Description of the task:
Once the line containing "#9bc7f5; stroke-width: 29" is found in the entries below, reproduce it and every line after it, stopping at and including the line containing "#f7f3e8; stroke-width: 7"; reproduce nothing else, and keep each line exact.

(Records contained in a dataset)
☆ ☆ ☆ ☆ ☆ ☆ ☆
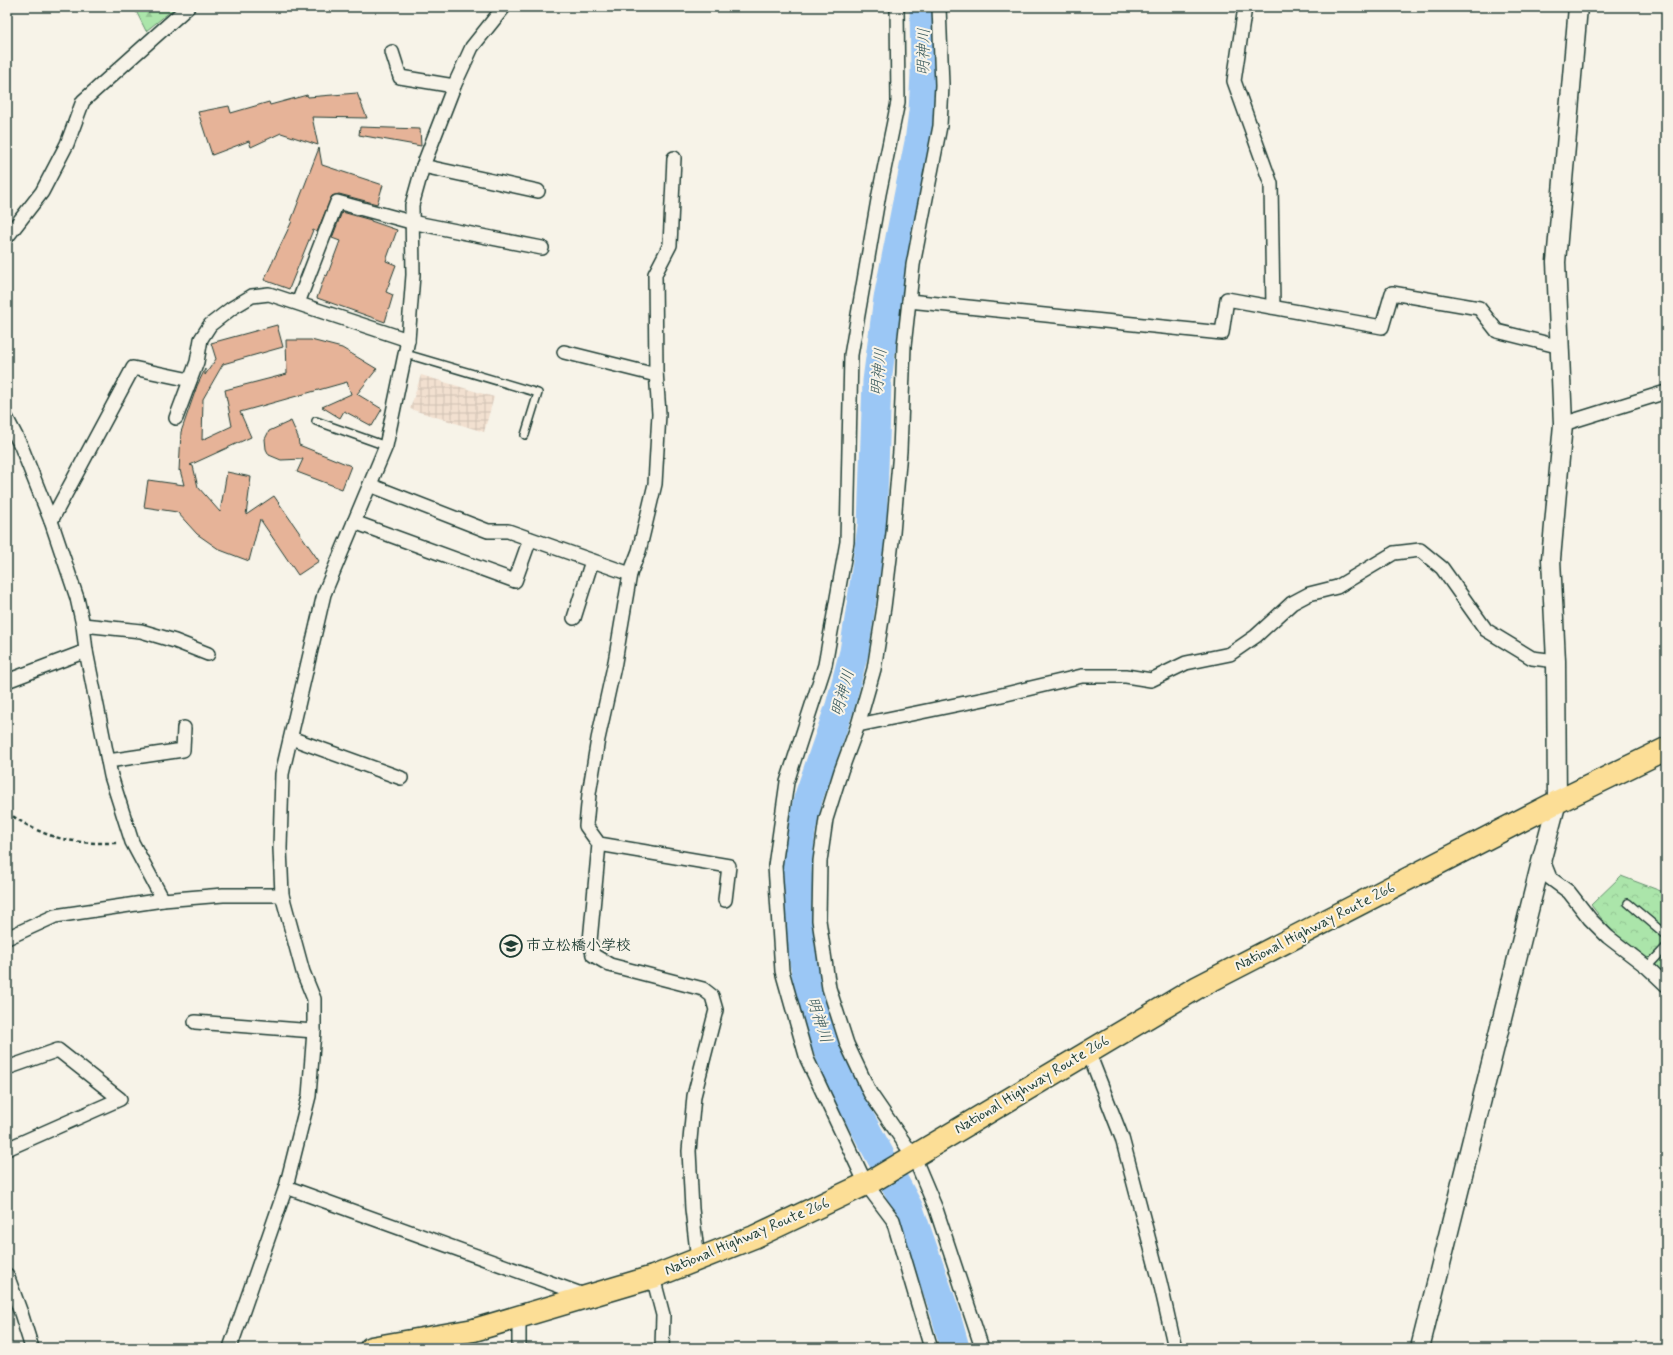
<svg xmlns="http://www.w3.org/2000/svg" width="1673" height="1355" font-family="Mynerve,'Klee One',sans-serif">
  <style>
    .industrial { fill: url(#industrial-grid) }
    .forest { fill: url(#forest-firs); stroke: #65916f }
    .park { fill: url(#park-crowns); stroke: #65916f }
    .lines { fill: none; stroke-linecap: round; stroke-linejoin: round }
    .river { stroke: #9bc7f5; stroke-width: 29 }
    .building { fill: #e6b398; stroke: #1f3d34 }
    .lane-casing { stroke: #1f3d34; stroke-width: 10 }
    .street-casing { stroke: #1f3d34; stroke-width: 16 }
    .secondary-casing { stroke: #1f3d34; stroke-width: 21 }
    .highway-casing { stroke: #1f3d34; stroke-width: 25 }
    .path { stroke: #1f3d34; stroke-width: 2.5; stroke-dasharray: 4 3; stroke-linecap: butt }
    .lane { stroke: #f7f3e8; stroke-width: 7 }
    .street { stroke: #f7f3e8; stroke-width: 13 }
    .secondary { stroke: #f7f3e8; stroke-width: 18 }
    .highway { stroke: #fcde96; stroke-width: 22 }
    .labels { text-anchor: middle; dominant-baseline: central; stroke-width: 4; stroke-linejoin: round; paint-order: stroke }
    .street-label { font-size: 15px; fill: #1f3d34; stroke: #f7f3e8 }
    .poi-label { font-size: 15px; font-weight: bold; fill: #1f3d34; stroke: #f7f3e8; text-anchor: start }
    .water-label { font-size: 16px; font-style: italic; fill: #38595b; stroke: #f7f3e8 }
  </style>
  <defs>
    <pattern id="industrial-grid" width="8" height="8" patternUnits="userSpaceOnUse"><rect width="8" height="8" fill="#f2e0d0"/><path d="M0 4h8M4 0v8" fill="none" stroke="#cfc1b3"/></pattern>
    <pattern id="forest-firs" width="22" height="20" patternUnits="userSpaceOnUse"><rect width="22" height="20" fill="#abe5aa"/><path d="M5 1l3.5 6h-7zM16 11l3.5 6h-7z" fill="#93c593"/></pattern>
    <pattern id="park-crowns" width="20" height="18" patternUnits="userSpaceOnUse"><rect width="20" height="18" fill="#abe5aa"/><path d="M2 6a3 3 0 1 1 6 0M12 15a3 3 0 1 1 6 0" fill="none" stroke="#93c593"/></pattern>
  </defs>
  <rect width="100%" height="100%" fill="#f7f3e8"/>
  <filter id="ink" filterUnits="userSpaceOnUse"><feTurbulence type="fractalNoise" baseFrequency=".025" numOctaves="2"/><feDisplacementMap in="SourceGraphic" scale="8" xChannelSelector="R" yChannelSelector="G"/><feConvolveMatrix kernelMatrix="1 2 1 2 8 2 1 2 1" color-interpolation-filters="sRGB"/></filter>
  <g filter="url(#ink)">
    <polygon class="industrial" points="421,375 494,397 484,432 410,409"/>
    <polygon class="forest" points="134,7 176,7 146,31"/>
    <polygon class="park" points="1621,876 1666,893 1666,977 1638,951 1612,932 1591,905"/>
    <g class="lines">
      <polyline class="river" points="924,7 925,74 923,112 919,142 888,298 877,381 872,526 862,599 854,652 840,706 808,799 801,831 797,867 802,950 809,990 821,1033 844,1089 909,1209 945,1312 955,1348"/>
    </g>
    <g class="building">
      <polygon points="357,93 367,118 312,117 318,145 281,133 251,147 249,141 212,155 198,112 229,106 231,113 269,102 270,105 307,95 308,97"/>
      <polygon points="360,127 420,129 421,146 359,135"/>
      <polygon points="319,148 322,165 383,185 377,204 339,194 332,196 317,232 313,230 289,289 264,280 292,221 291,221"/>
      <polygon points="342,212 371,220 371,221 397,230 386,261 396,265 386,292 393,295 385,322 317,298 325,275 327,276 340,241 332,238"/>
      <polygon points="277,325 283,347 223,364 203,399 202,440 232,426 225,390 287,374 286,340 311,340 342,348 377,369 357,394 382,409 372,426 344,411 340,418 322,407 351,394 347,382 240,412 251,437 190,465 193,466 198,487 220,512 227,472 251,477 246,515 274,496 319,561 298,575 260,519 249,561 220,550 197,534 177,512 144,507 148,480 184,485 180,470 179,471 181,432 197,386 205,369 205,375 216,359 211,343"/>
      <polygon points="291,421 298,437 299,445 351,466 342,489 297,472 303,459 281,460 269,455 266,449 265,439 269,431"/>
    </g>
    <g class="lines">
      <g class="lane-casing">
        <g id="lane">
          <polyline points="406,354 538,393 525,435"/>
          <polyline points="316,421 386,446"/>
          <polyline points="1628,903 1666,935"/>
          <polyline points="1647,967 1666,947"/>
        </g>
      </g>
      <g class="street-casing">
        <g id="street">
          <polyline points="897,7 898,102 879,194 851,355 847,542 825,665 787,782 775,866 782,971 807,1059 866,1184 893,1220 931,1348"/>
          <polyline points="939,7 942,85 940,126 913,265 904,346 900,451 893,533 884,607 874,669 858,725 841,771 826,819 820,861 819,920 829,988 847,1044 870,1093 914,1157 936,1209 982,1348"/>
          <polyline points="1245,7 1234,81 1271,184 1273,307"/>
          <polyline points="392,52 400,77 454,86"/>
          <polyline points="423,166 538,191"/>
          <polyline points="7,237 42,192 67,144 83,101 188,7"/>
          <polyline points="909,301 1222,333 1227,299 1382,327 1392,293 1479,308 1497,331 1561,347"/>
          <polyline points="298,303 337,202 411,222 542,248"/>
          <polyline points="564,352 656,375"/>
          <polyline points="176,418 197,362 201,339 210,325 232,308 252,296 269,294 408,340"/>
          <polyline points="7,419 21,446 51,521 77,598 83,625 86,651 111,776 132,842 163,900"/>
          <polyline points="1563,424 1666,392"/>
          <polyline points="370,485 488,531 508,531 630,574 639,551 655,484 659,414 656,371 655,274 670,245 674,158"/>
          <polyline points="51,521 133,368 190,380"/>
          <polyline points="354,522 515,581 530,539"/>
          <polyline points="630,574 615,662 598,739 589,794 586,826 599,844 729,866 725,900"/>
          <polyline points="574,618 592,561"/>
          <polyline points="83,625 141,631 175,641 208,654"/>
          <polyline points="7,681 86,651"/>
          <polyline points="858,725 989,698 1082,676 1126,676 1151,680 1186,663 1230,654 1256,636 1292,603 1309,594 1337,587 1394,553 1420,550 1442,568 1486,630 1532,658 1556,661"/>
          <polyline points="291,738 401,778"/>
          <polyline points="108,761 183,750 184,728"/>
          <polyline points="599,844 590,941 593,955 610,965 703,989 712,996 716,1010 694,1096 689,1151 692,1209 698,1260"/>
          <polyline points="1542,858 1550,878 1569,892 1590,919 1608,937 1647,967 1666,985"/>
          <polyline points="7,938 55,916 163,900 223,895 282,895"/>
          <polyline points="195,1022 314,1031"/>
          <polyline points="1088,1051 1122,1138 1160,1282 1175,1348"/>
          <polyline points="7,1068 58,1050 120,1099 7,1149"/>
          <polyline points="286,1187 587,1296"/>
          <polyline points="7,1275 21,1313 32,1348"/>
          <polyline points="653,1277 663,1315 662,1348"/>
          <polyline points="519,1317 519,1348"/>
          <polyline points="230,1348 286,1187 309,1096 314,1031 314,999 303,972 282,895 280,848 282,774 324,594 386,446 408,340 413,275 412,205 423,166 454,86 472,47 504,7"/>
        </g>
      </g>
      <g class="secondary-casing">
        <polyline id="secondary" points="1420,1348 1542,858 1557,802 1556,661 1551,559 1563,424 1556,262 1578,7"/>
      </g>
      <g class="highway-casing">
        <polyline id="highway" points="371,1348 474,1330 653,1277 754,1237 874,1180 1198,987 1557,802 1666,749"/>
      </g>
      <path class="path" d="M 7,812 C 44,839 72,844 117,843"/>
      <use href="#lane" class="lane"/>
      <use href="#street" class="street"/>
      <use href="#secondary" class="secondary"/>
      <use href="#highway" class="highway"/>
    </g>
  </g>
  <defs>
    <g id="school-ring" transform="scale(1.15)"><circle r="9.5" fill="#f7f3e8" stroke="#1f3d34" stroke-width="1.5"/><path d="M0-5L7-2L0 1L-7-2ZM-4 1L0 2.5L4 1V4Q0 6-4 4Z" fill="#1f3d34"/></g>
  </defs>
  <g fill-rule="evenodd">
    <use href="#school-ring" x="511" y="946"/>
  </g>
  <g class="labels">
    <g class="street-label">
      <text transform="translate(1315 927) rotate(-27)">National Highway Route 266</text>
      <text transform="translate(1032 1085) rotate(-31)">National Highway Route 266</text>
      <text transform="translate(747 1237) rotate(-23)">National Highway Route 266</text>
    </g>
    <g class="poi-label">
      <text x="526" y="946">市立松橋小学校</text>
    </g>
    <g class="water-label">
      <text transform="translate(924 52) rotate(-89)">明神川</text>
      <text transform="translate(879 372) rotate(-84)">明神川</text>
      <text transform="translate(843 693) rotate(-74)">明神川</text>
      <text transform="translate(819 1020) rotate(72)">明神川</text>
    </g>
  </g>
  <rect width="1673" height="1355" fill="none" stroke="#f7f3e8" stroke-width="24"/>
  <rect x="12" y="12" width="1649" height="1331" fill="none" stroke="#1f3d34" stroke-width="1.5" filter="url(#ink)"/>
</svg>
☆ ☆ ☆ ☆ ☆ ☆ ☆
Output for this task:
    .river { stroke: #9bc7f5; stroke-width: 29 }
    .building { fill: #e6b398; stroke: #1f3d34 }
    .lane-casing { stroke: #1f3d34; stroke-width: 10 }
    .street-casing { stroke: #1f3d34; stroke-width: 16 }
    .secondary-casing { stroke: #1f3d34; stroke-width: 21 }
    .highway-casing { stroke: #1f3d34; stroke-width: 25 }
    .path { stroke: #1f3d34; stroke-width: 2.5; stroke-dasharray: 4 3; stroke-linecap: butt }
    .lane { stroke: #f7f3e8; stroke-width: 7 }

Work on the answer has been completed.